|
Ya know what I hate?
I hate leaving the farm.
For almost any reason.
Leaving the farm means that
I’ve gotta get in my CAR, take it on the ROAD, and go somewhere there
will most likely be PEOPLE.
I hate that.
Because people, as a general
group, and I have not a whole lot in common nowadays.
There are times that I am
thrust into a social situation where what I do, and how I do it, down on
the farm are just not considered normal. Now, on most given days,
I consider that an excellent gauge of whether I’m on the right track or
not - the farther from "socially normal" I am, the closer to my ideal.
But there are those few
times, luckily, no more than several a year, that I must, for whatever
reason, pick out a Sunday-Go-To-Meetin’ dress (no pantyhose, I draw an
indelible line there) that covers my tattoos, find a pair of shoes that
has NOT seen the inside of a chicken house, paint on the L’Oreal Soft
Fern eye shadow and the Naked Ambition lipstick (yep, got it just for
the name), and break out the Dressy Velvet hair scrunchie. Once
all gussied and at whatever social event merited such foolishness, I
then have to be SOCIAL. With PEOPLE.
Here’s where the problem
starts. Because apparently, "normal" people talk about things like
going to the gym to workout, the merits of different imported coffees,
and the latest sale at the mall. There are two main themes to the
conversations - acquisition and self-improvement.
Well, that’s not quite fair.
Sometimes they also talk about their children’s’ acquisitions as well as
their carefully planned and supervised free time activities.
For a while, this bumpkin was
at a loss at these types of social functions, having nothing considered
of value to say and all, but now I actually look forward to them.
I’ll gracefully slide on into the midst of the group and wait for
someone to politely ask me what WE’VE been up to?
“Oh Sugar (sweet smile) we’ve
been so frightfully busy what with the Alternative Lifestyle
Implementation since as you may know we’ve located our domestic
headquarters in the financially advantageous Rural Renewal area.
We recently traded up on that
minivan and got a fully loaded, recycled, multi-purpose vehicle with
cargo room to spare, custom seat covers, and the convertible RV option.

SOURCE DATA:
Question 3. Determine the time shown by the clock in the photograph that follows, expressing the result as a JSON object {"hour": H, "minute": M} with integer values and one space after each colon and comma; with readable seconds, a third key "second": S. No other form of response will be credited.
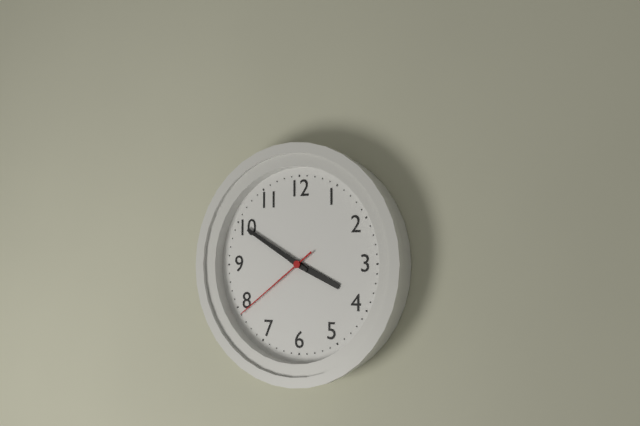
{"hour": 3, "minute": 50, "second": 39}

SET EXERCISE A:
Using the essay about leaving the farm, please explain in one to three sentences why the narrator hates leaving the farm.
SET EXERCISE B:
According to the essay about leaving the farm, what are the two main themes of the conversations among "normal" people?
SET EXERCISE C:
Repeat the essay about leaving the farm from "For a while, this" up to and including "forward to them.".

RESPONSE A:
Leaving the farm means getting in the car, taking it on the road, and going somewhere there will most likely be people. The narrator dislikes that because people in general and the narrator have little in common nowadays.

RESPONSE B:
Acquisition and self-improvement.

RESPONSE C:
For a while, this bumpkin was
at a loss at these types of social functions, having nothing considered
of value to say and all, but now I actually look forward to them.